#### [Exercise description]
Every entry in the data that follows should come back exactly, pictures aside.

"""

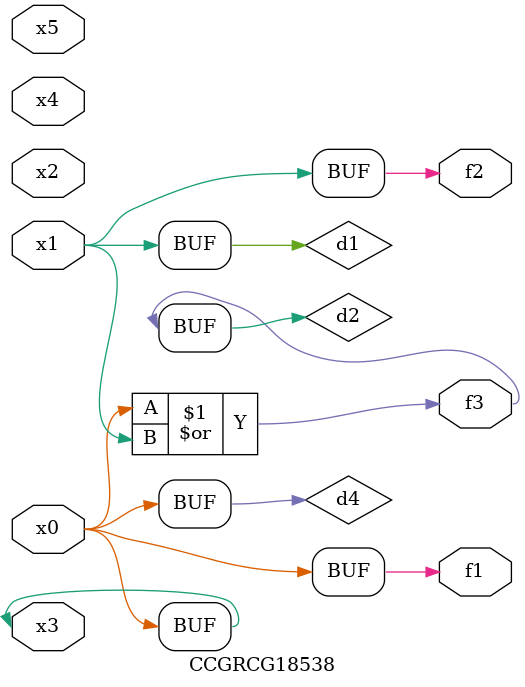
<source format=v>
module CCGRCG18538(
	input x0, x1, x2, x3, x4, x5,
	output f1, f2, f3
);

	wire d1, d2, d3, d4;

	and (d1, x1);
	or (d2, x0, x1);
	nand (d3, x0, x5);
	buf (d4, x0, x3);
	assign f1 = d4;
	assign f2 = d1;
	assign f3 = d2;
endmodule

</source>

"""

#### [Exercise result]
<source format=v>
module CCGRCG18538(
	input x0, x1, x2, x3, x4, x5,
	output f1, f2, f3
);

	wire d1, d2, d3, d4;

	and (d1, x1);
	or (d2, x0, x1);
	nand (d3, x0, x5);
	buf (d4, x0, x3);
	assign f1 = d4;
	assign f2 = d1;
	assign f3 = d2;
endmodule

</source>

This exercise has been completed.